Clarifying some of the terminologies in floating rate deals. (By Mark Sherwood, 23rd January 2023)
Clarifying some of the terminologies in floating rate deals.
When we offer private credit investments we generally offer them specified as either a fixed rate deal or specified as a floating rate deal.
In fixed rates deals, it is pretty straightforward, investors know they are receiving a fixed rate of return per annum, paid according to the payment schedule, that’s generally monthly or quarterly depending on the deal.
When we do floating rate deals we use the term BBSW.
We often get asked what is 1M BBSW or 3M BBSW? And why is BBSW used?
1M simply stands for 1-month BBSW or 3M stands for 3-month BBSW.
So what is BBSW and why is it used?
BBSW stands for the Bank Bill Swap Reference Rate.
It is the short-term floating rate benchmark of the financial markets which is used to determine where short-term rates from 1 month out to 6 months are set on a daily basis.
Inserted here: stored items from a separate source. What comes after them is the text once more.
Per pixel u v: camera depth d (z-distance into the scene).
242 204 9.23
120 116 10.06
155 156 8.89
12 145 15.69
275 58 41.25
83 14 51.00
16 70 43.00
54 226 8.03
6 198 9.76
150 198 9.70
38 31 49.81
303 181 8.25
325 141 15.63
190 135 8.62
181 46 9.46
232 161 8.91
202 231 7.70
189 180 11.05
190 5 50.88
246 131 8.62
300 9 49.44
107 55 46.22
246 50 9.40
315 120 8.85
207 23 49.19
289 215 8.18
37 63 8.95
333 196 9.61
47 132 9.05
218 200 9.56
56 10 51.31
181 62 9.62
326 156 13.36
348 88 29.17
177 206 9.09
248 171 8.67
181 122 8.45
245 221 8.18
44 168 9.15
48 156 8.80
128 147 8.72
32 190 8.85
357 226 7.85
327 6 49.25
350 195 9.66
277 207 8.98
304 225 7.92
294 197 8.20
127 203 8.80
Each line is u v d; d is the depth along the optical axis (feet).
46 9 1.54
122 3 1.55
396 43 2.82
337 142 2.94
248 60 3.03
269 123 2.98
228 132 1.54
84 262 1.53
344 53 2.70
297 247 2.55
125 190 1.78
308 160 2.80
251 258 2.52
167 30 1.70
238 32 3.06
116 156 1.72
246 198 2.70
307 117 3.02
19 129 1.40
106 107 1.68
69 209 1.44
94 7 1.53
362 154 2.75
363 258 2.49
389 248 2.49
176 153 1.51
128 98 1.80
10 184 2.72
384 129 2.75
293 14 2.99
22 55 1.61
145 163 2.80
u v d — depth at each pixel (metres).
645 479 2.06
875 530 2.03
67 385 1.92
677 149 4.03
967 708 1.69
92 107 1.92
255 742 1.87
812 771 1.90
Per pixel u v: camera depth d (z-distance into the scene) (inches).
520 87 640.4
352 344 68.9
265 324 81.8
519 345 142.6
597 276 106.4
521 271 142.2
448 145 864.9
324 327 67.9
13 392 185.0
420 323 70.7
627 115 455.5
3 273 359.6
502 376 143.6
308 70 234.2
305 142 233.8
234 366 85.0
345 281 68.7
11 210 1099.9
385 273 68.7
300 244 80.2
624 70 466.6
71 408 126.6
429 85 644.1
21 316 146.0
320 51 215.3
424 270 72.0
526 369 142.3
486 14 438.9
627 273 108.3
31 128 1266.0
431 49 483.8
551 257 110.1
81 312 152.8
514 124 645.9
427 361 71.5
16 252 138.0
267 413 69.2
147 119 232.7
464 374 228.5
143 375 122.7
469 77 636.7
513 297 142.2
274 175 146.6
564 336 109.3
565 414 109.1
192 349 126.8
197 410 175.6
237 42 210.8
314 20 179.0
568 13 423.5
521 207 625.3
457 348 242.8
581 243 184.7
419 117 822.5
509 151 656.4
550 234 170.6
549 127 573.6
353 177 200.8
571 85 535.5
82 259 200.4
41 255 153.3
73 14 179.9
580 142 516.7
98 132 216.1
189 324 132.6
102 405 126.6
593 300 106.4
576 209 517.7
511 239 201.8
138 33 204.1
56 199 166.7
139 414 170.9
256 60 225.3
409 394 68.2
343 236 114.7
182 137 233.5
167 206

It is calculated and published by the Australian Stock Exchange (ASX) by averaging the rates at which bank bills are currently being traded between the prime banks in Australia at each of the monthly maturities out to six months.
Essentially this is where the banks will lend to each other for each of those short terms, for 1 month out to 6 months.
From a credit risk perspective, it reflects short-term lending for major bank credit risks.
In a rising interest rate environment you would expect the 3-month BBSW to be set slightly higher than the 1-month to reflect any potential pricing in of the chance of a rate increase within the two-month period between those two rates.
When we look at the 1-month BBSW, it reflects the 1-month lending rate between the banks. So if interest rates continue to go upwards, you would expect BBSW to be moving higher up until market expectations start to change whereby the market may start to take a more negative view on future rate movements, then you would expect BBSW rate sets to start to fall.
To bring this back to our floating rate private credit deals. BBSW is used given it is the floating rate benchmark of the financial markets.
If a private credit deal is being shown as paying a set margin above BBSW, the reference to the floating rate benchmark that is BBSW tells you that it is a floating rate deal, whereby each monthly or quarterly payment will vary as they are set off the BBSW at the start of that particular month or quarter. For example, a deal paying 1-month BBSW + 5%, will mean you receive the 1-month BBSW from the start of that month + the 5% set margin. The floating rate component of the deal is the BBSW referencing, whereas the set margin above the BBSW is locked in for the full term of the deal.